§ **EXERCISE REQUIREMENTS**
Reproduce every line of the rows below, keeping each one unchanged.

§ **GIVEN INFORMATION**
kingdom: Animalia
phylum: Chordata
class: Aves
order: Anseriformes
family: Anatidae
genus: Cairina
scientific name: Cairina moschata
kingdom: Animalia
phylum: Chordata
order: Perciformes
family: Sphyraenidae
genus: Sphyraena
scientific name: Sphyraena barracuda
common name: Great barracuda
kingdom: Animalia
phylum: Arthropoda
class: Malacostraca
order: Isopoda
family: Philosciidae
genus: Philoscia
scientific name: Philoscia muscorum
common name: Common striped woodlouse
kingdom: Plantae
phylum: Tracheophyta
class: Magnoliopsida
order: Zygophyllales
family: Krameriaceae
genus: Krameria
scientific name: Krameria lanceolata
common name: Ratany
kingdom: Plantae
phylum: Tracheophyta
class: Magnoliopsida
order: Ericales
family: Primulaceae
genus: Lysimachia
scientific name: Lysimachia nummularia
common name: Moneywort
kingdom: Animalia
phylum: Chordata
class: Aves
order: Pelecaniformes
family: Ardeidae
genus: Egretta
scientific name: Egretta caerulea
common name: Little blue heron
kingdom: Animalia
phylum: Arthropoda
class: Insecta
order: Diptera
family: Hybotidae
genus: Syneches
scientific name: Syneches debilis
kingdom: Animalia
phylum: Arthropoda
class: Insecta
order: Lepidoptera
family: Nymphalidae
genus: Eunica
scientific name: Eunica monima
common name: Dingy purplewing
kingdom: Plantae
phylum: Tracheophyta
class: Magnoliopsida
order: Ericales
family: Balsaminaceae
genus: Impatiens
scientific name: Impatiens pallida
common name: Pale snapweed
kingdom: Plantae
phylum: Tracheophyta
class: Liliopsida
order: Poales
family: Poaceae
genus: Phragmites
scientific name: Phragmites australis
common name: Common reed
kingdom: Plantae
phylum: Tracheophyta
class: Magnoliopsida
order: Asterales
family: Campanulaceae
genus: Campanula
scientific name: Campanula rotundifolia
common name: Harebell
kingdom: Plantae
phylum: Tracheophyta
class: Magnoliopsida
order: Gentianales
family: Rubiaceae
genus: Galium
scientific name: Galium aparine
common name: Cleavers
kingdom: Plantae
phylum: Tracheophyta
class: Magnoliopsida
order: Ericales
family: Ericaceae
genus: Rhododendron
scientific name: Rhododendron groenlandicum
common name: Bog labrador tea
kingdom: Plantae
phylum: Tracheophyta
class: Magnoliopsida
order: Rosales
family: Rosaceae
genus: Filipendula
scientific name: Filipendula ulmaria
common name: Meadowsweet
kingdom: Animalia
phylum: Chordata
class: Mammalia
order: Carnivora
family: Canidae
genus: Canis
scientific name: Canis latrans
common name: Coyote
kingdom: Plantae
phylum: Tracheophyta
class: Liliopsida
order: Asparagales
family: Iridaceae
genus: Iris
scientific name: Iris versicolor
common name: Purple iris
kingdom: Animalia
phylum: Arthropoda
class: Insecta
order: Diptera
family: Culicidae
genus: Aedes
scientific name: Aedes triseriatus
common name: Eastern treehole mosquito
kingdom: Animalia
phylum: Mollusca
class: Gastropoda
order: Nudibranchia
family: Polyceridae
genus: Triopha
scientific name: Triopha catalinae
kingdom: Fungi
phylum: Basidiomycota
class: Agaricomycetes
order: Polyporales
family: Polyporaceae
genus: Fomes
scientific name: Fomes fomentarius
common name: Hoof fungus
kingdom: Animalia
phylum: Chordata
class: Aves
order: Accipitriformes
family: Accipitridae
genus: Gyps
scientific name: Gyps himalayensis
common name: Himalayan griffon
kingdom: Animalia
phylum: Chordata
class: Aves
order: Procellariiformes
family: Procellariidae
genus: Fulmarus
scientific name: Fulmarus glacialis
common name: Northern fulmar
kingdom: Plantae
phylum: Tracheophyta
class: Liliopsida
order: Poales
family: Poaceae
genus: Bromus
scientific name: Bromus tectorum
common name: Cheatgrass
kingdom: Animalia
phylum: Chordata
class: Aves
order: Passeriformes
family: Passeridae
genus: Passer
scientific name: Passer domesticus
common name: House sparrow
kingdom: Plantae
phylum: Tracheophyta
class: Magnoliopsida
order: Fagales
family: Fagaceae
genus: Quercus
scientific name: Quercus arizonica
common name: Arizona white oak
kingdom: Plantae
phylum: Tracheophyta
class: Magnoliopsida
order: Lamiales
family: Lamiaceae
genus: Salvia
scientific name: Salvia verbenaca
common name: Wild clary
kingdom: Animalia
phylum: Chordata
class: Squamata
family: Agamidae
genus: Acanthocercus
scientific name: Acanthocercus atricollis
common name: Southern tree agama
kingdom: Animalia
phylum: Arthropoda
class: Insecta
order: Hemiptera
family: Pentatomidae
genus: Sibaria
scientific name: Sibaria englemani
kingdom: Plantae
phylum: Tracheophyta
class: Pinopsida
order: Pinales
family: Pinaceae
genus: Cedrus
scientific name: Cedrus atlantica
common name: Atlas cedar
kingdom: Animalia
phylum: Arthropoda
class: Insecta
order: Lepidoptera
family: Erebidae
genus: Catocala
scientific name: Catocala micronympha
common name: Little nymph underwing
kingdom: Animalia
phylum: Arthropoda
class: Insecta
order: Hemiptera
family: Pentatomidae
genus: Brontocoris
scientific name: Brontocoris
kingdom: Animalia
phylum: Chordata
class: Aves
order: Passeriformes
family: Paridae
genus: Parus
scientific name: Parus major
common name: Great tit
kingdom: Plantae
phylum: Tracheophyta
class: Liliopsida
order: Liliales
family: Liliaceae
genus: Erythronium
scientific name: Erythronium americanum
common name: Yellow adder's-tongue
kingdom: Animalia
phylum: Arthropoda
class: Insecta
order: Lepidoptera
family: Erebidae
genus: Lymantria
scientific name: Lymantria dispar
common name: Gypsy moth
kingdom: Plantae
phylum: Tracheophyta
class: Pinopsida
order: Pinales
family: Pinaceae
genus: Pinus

§ **EXERCISE ANSWER**
kingdom: Animalia
phylum: Chordata
class: Aves
order: Anseriformes
family: Anatidae
genus: Cairina
scientific name: Cairina moschata
kingdom: Animalia
phylum: Chordata
order: Perciformes
family: Sphyraenidae
genus: Sphyraena
scientific name: Sphyraena barracuda
common name: Great barracuda
kingdom: Animalia
phylum: Arthropoda
class: Malacostraca
order: Isopoda
family: Philosciidae
genus: Philoscia
scientific name: Philoscia muscorum
common name: Common striped woodlouse
kingdom: Plantae
phylum: Tracheophyta
class: Magnoliopsida
order: Zygophyllales
family: Krameriaceae
genus: Krameria
scientific name: Krameria lanceolata
common name: Ratany
kingdom: Plantae
phylum: Tracheophyta
class: Magnoliopsida
order: Ericales
family: Primulaceae
genus: Lysimachia
scientific name: Lysimachia nummularia
common name: Moneywort
kingdom: Animalia
phylum: Chordata
class: Aves
order: Pelecaniformes
family: Ardeidae
genus: Egretta
scientific name: Egretta caerulea
common name: Little blue heron
kingdom: Animalia
phylum: Arthropoda
class: Insecta
order: Diptera
family: Hybotidae
genus: Syneches
scientific name: Syneches debilis
kingdom: Animalia
phylum: Arthropoda
class: Insecta
order: Lepidoptera
family: Nymphalidae
genus: Eunica
scientific name: Eunica monima
common name: Dingy purplewing
kingdom: Plantae
phylum: Tracheophyta
class: Magnoliopsida
order: Ericales
family: Balsaminaceae
genus: Impatiens
scientific name: Impatiens pallida
common name: Pale snapweed
kingdom: Plantae
phylum: Tracheophyta
class: Liliopsida
order: Poales
family: Poaceae
genus: Phragmites
scientific name: Phragmites australis
common name: Common reed
kingdom: Plantae
phylum: Tracheophyta
class: Magnoliopsida
order: Asterales
family: Campanulaceae
genus: Campanula
scientific name: Campanula rotundifolia
common name: Harebell
kingdom: Plantae
phylum: Tracheophyta
class: Magnoliopsida
order: Gentianales
family: Rubiaceae
genus: Galium
scientific name: Galium aparine
common name: Cleavers
kingdom: Plantae
phylum: Tracheophyta
class: Magnoliopsida
order: Ericales
family: Ericaceae
genus: Rhododendron
scientific name: Rhododendron groenlandicum
common name: Bog labrador tea
kingdom: Plantae
phylum: Tracheophyta
class: Magnoliopsida
order: Rosales
family: Rosaceae
genus: Filipendula
scientific name: Filipendula ulmaria
common name: Meadowsweet
kingdom: Animalia
phylum: Chordata
class: Mammalia
order: Carnivora
family: Canidae
genus: Canis
scientific name: Canis latrans
common name: Coyote
kingdom: Plantae
phylum: Tracheophyta
class: Liliopsida
order: Asparagales
family: Iridaceae
genus: Iris
scientific name: Iris versicolor
common name: Purple iris
kingdom: Animalia
phylum: Arthropoda
class: Insecta
order: Diptera
family: Culicidae
genus: Aedes
scientific name: Aedes triseriatus
common name: Eastern treehole mosquito
kingdom: Animalia
phylum: Mollusca
class: Gastropoda
order: Nudibranchia
family: Polyceridae
genus: Triopha
scientific name: Triopha catalinae
kingdom: Fungi
phylum: Basidiomycota
class: Agaricomycetes
order: Polyporales
family: Polyporaceae
genus: Fomes
scientific name: Fomes fomentarius
common name: Hoof fungus
kingdom: Animalia
phylum: Chordata
class: Aves
order: Accipitriformes
family: Accipitridae
genus: Gyps
scientific name: Gyps himalayensis
common name: Himalayan griffon
kingdom: Animalia
phylum: Chordata
class: Aves
order: Procellariiformes
family: Procellariidae
genus: Fulmarus
scientific name: Fulmarus glacialis
common name: Northern fulmar
kingdom: Plantae
phylum: Tracheophyta
class: Liliopsida
order: Poales
family: Poaceae
genus: Bromus
scientific name: Bromus tectorum
common name: Cheatgrass
kingdom: Animalia
phylum: Chordata
class: Aves
order: Passeriformes
family: Passeridae
genus: Passer
scientific name: Passer domesticus
common name: House sparrow
kingdom: Plantae
phylum: Tracheophyta
class: Magnoliopsida
order: Fagales
family: Fagaceae
genus: Quercus
scientific name: Quercus arizonica
common name: Arizona white oak
kingdom: Plantae
phylum: Tracheophyta
class: Magnoliopsida
order: Lamiales
family: Lamiaceae
genus: Salvia
scientific name: Salvia verbenaca
common name: Wild clary
kingdom: Animalia
phylum: Chordata
class: Squamata
family: Agamidae
genus: Acanthocercus
scientific name: Acanthocercus atricollis
common name: Southern tree agama
kingdom: Animalia
phylum: Arthropoda
class: Insecta
order: Hemiptera
family: Pentatomidae
genus: Sibaria
scientific name: Sibaria englemani
kingdom: Plantae
phylum: Tracheophyta
class: Pinopsida
order: Pinales
family: Pinaceae
genus: Cedrus
scientific name: Cedrus atlantica
common name: Atlas cedar
kingdom: Animalia
phylum: Arthropoda
class: Insecta
order: Lepidoptera
family: Erebidae
genus: Catocala
scientific name: Catocala micronympha
common name: Little nymph underwing
kingdom: Animalia
phylum: Arthropoda
class: Insecta
order: Hemiptera
family: Pentatomidae
genus: Brontocoris
scientific name: Brontocoris
kingdom: Animalia
phylum: Chordata
class: Aves
order: Passeriformes
family: Paridae
genus: Parus
scientific name: Parus major
common name: Great tit
kingdom: Plantae
phylum: Tracheophyta
class: Liliopsida
order: Liliales
family: Liliaceae
genus: Erythronium
scientific name: Erythronium americanum
common name: Yellow adder's-tongue
kingdom: Animalia
phylum: Arthropoda
class: Insecta
order: Lepidoptera
family: Erebidae
genus: Lymantria
scientific name: Lymantria dispar
common name: Gypsy moth
kingdom: Plantae
phylum: Tracheophyta
class: Pinopsida
order: Pinales
family: Pinaceae
genus: Pinus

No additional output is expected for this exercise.